Install it yourself as:

$ gem install grepresent

This will put a grepresent executable in your PATH.

Demo

Once installed, you can see grepresent in action by running the following command:

echo "ruby is a pretty cool language" | grepresent -f ruby red -f language yellow,on_blue,bold -f pretty underline,green

Usage

Help and usage is available with the following:

grepresent --help

The current version of grepresent reads data from STDIN and uses the -f switch to define a formatter. Basic usage is:

grepresent -f <pattern> <format>

pattern can be any string or regex. Format is a comma-delimited list of Term::ANSIColor format values. Each pair of pattern/format is called a formatter.

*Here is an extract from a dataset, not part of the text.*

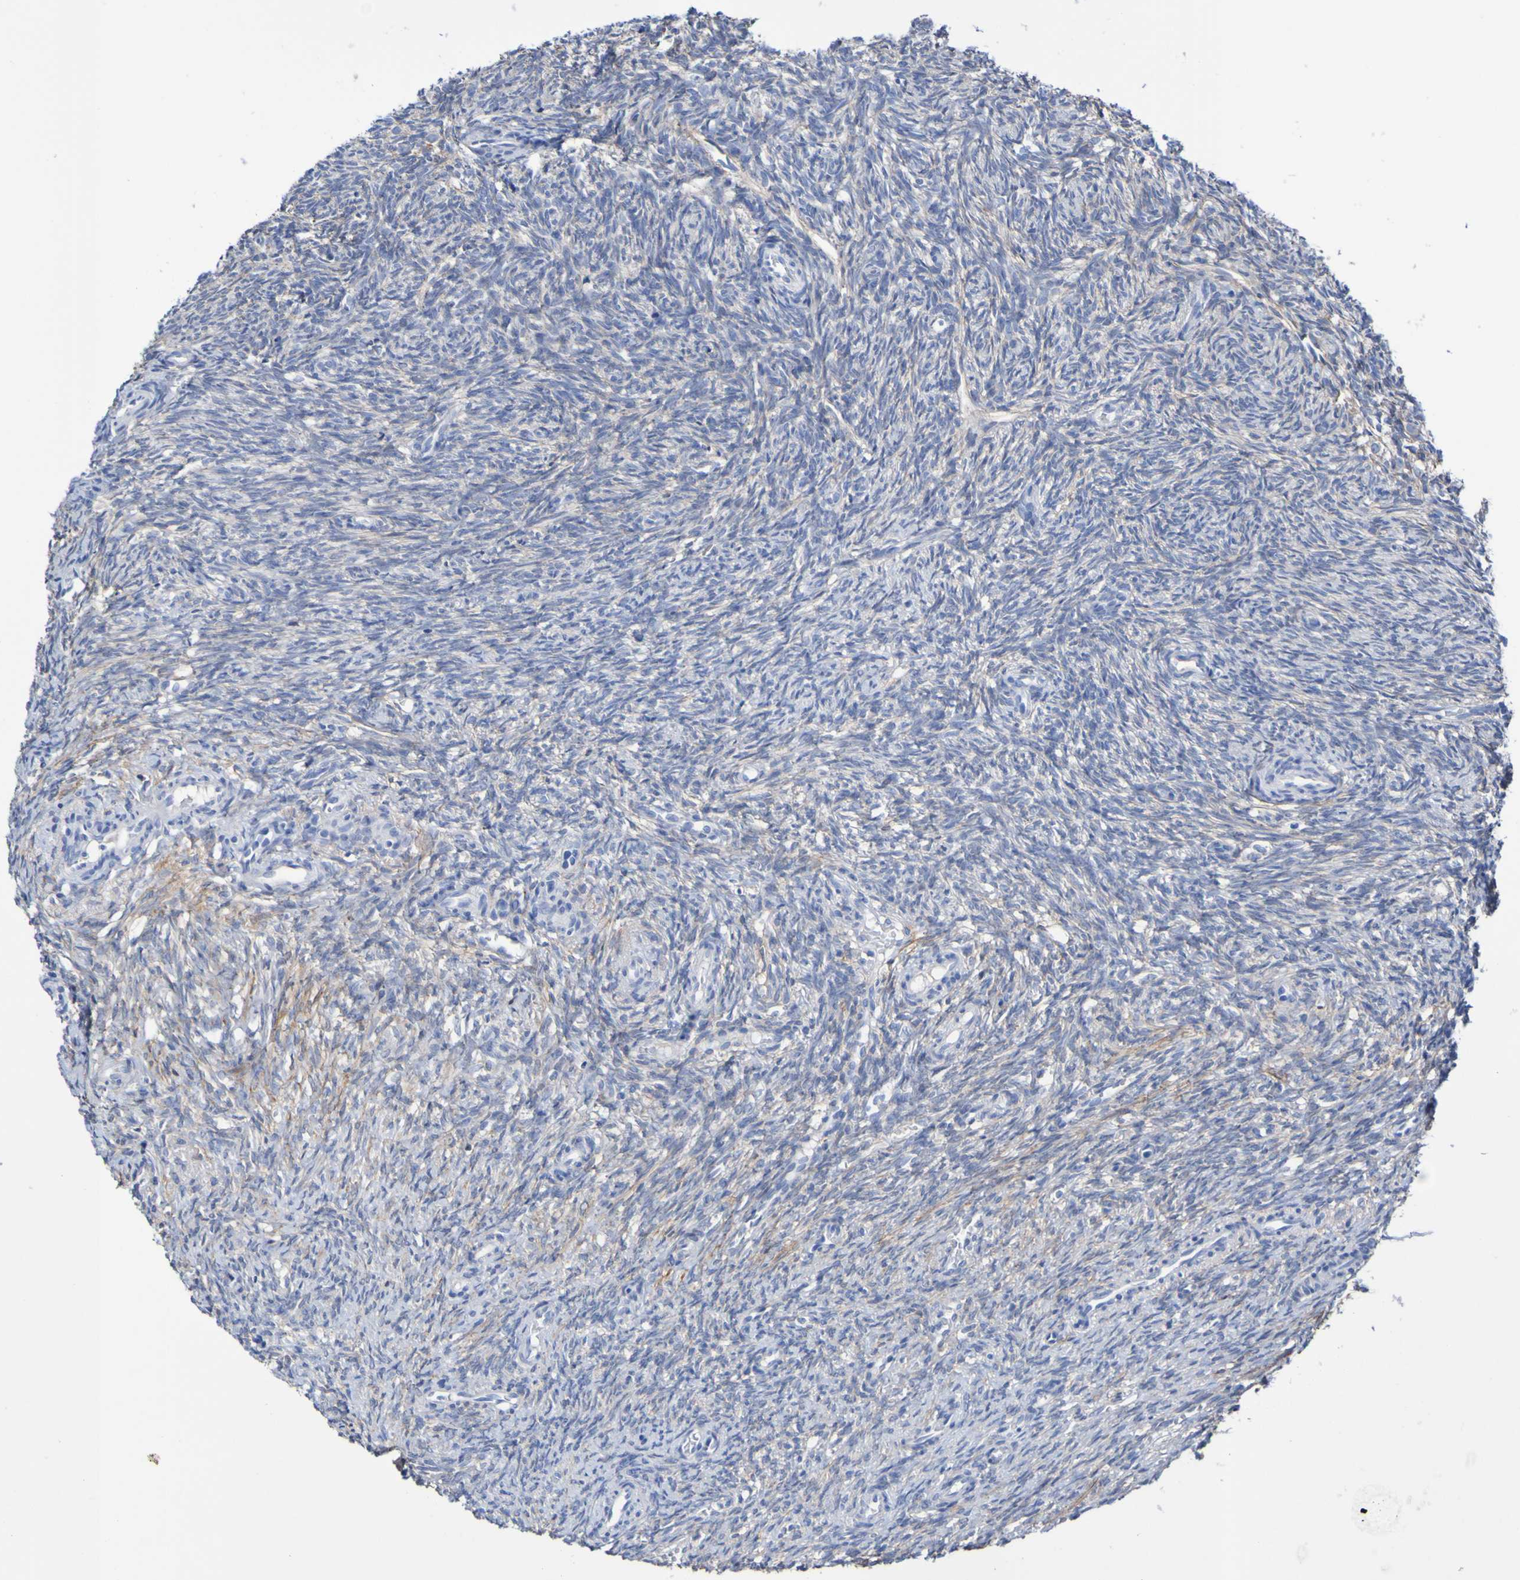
{"staining": {"intensity": "moderate", "quantity": "25%-75%", "location": "cytoplasmic/membranous"}, "tissue": "ovary", "cell_type": "Ovarian stroma cells", "image_type": "normal", "snomed": [{"axis": "morphology", "description": "Normal tissue, NOS"}, {"axis": "topography", "description": "Ovary"}], "caption": "Immunohistochemical staining of benign ovary demonstrates medium levels of moderate cytoplasmic/membranous staining in about 25%-75% of ovarian stroma cells. (DAB (3,3'-diaminobenzidine) IHC, brown staining for protein, blue staining for nuclei).", "gene": "SGCB", "patient": {"sex": "female", "age": 41}}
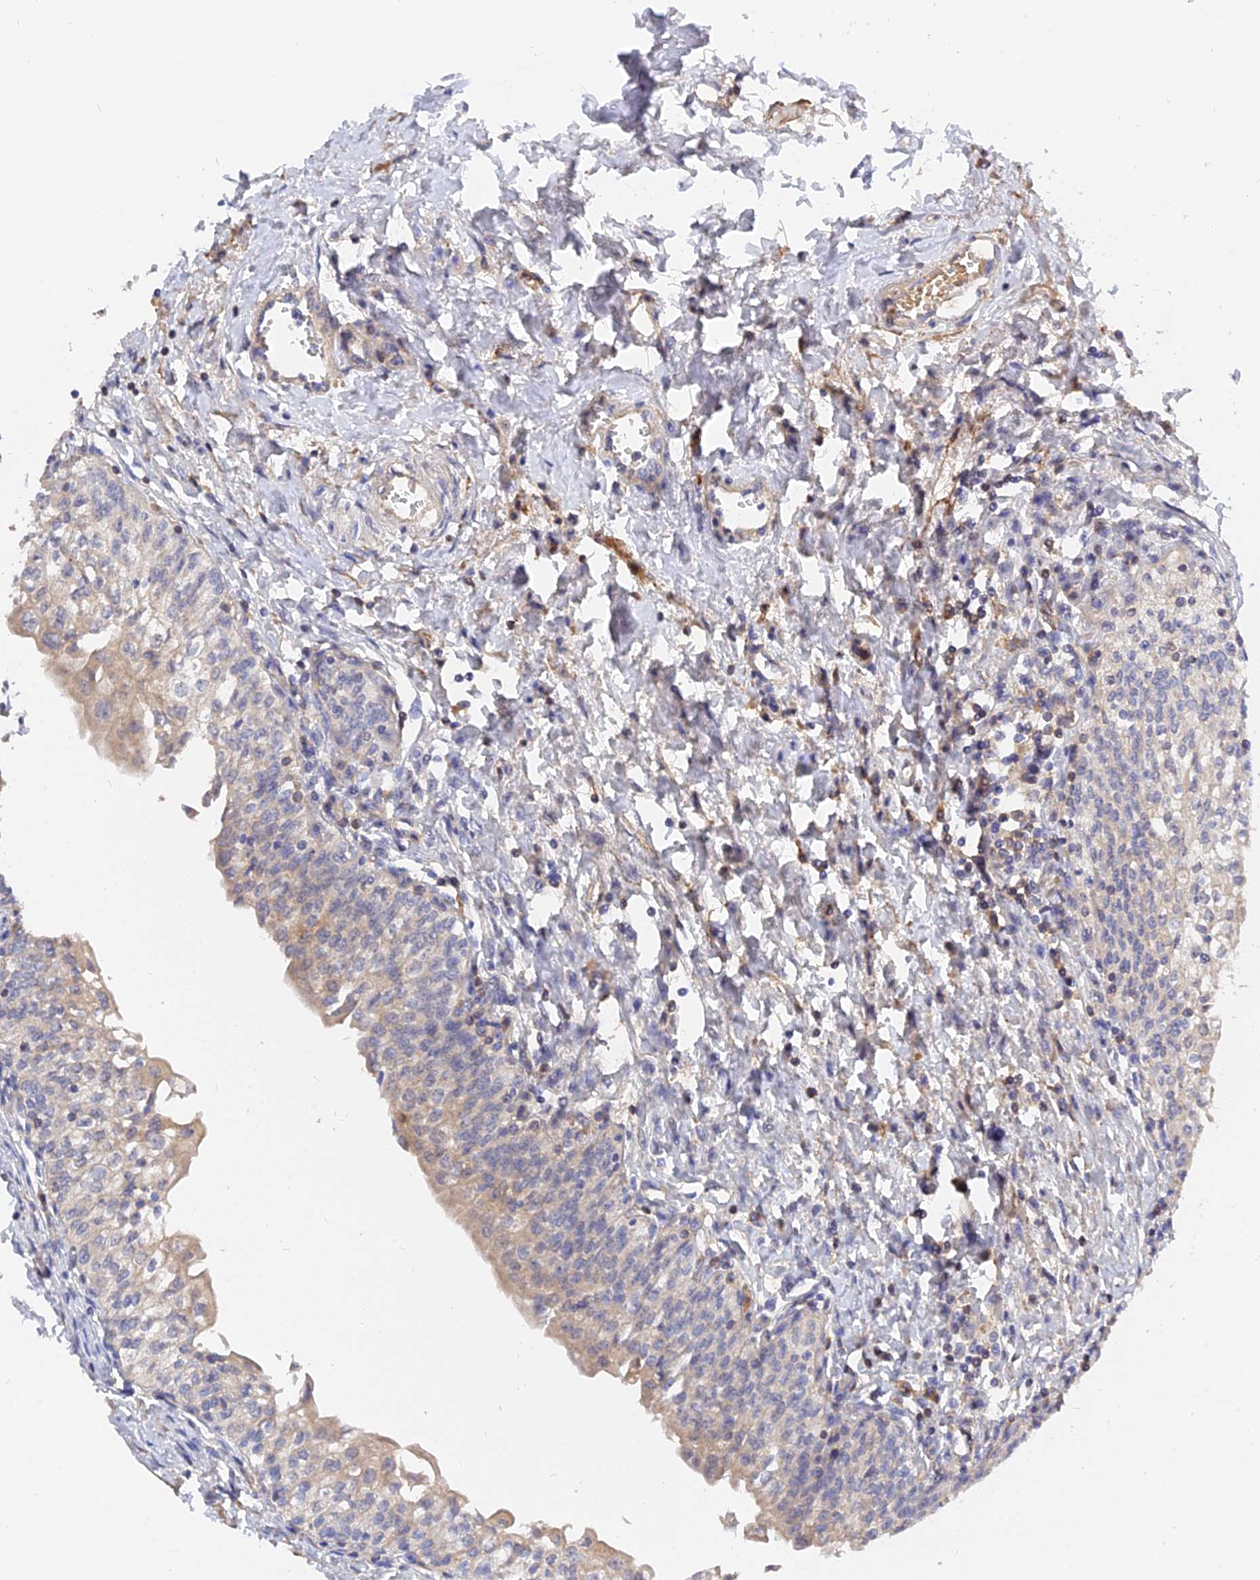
{"staining": {"intensity": "negative", "quantity": "none", "location": "none"}, "tissue": "urinary bladder", "cell_type": "Urothelial cells", "image_type": "normal", "snomed": [{"axis": "morphology", "description": "Normal tissue, NOS"}, {"axis": "topography", "description": "Urinary bladder"}], "caption": "Immunohistochemical staining of normal human urinary bladder shows no significant staining in urothelial cells. (DAB (3,3'-diaminobenzidine) immunohistochemistry (IHC) visualized using brightfield microscopy, high magnification).", "gene": "MRPL35", "patient": {"sex": "male", "age": 55}}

Because grepresent reads strictly from STDIN, all the following examples assume that you're piping something into it; for example:

grep -R def app | grepresent -f if bold,blue

You can specify any number of formats for a single pattern, as follows:

grepresent -f spike bold,yellow,on_blue

You can also specify multiple formatters in a single call to grepresent:

grepresent -f spike red -f unix green,underline -f windows black,on_blue

It's also possible to chain calls to grepresent:

grepresent -f spike red | grepresent -f unix green,underline | grepresent -f windows black,on_blue

Which would have an identical effect to the previous example.

The pattern is actually a regular expression, so if you wanted to format the output of a call to grep so that the filename at the beginning of each line is grey:

grepresent -f '^.+?:' white,on_black,dark

There is also a dry-run mode (-d or --dry-run) which gives a run-down of all of the formatters that have been defined along with a sample of what the formatter will render as.

If the option is used anywhere in the call, it will be treated as a dry-run.

Limitations, TODOs and Gotchas

Grepresent is not quite ready for prime time. Following are some limitations.

  • All regexes are case-sensitive.
  • There is no validation for formats, yet.
  • There is some weirdness if multiple formatters overlap and it can cause unexpected results.
  • It ONLY reads from STDIN. At some point I'd like to have an option to take a file
  • The commandline usage is not set in stone and will probably change before the 1.0 release.
  • Format files -- to define reusable formatter rules.
  • Support for textmate/vim/etc syntax rule files?
  • Change name of executable to be less to type? gpr?

Contributing

  1. Fork it
  2. Create your feature branch (git checkout -b my-new-feature)
  3. Commit your changes (git commit -am 'Add some feature')
  4. Push to the branch (git push origin my-new-feature)
  5. Create new Pull Request

Author

Written by Spike Grobstein

me@spike.cx
http://spike.grobste.in
https://github.com/spikegrobstein

License

Grepresent is licensed under the MIT license. See LICENSE.txt file.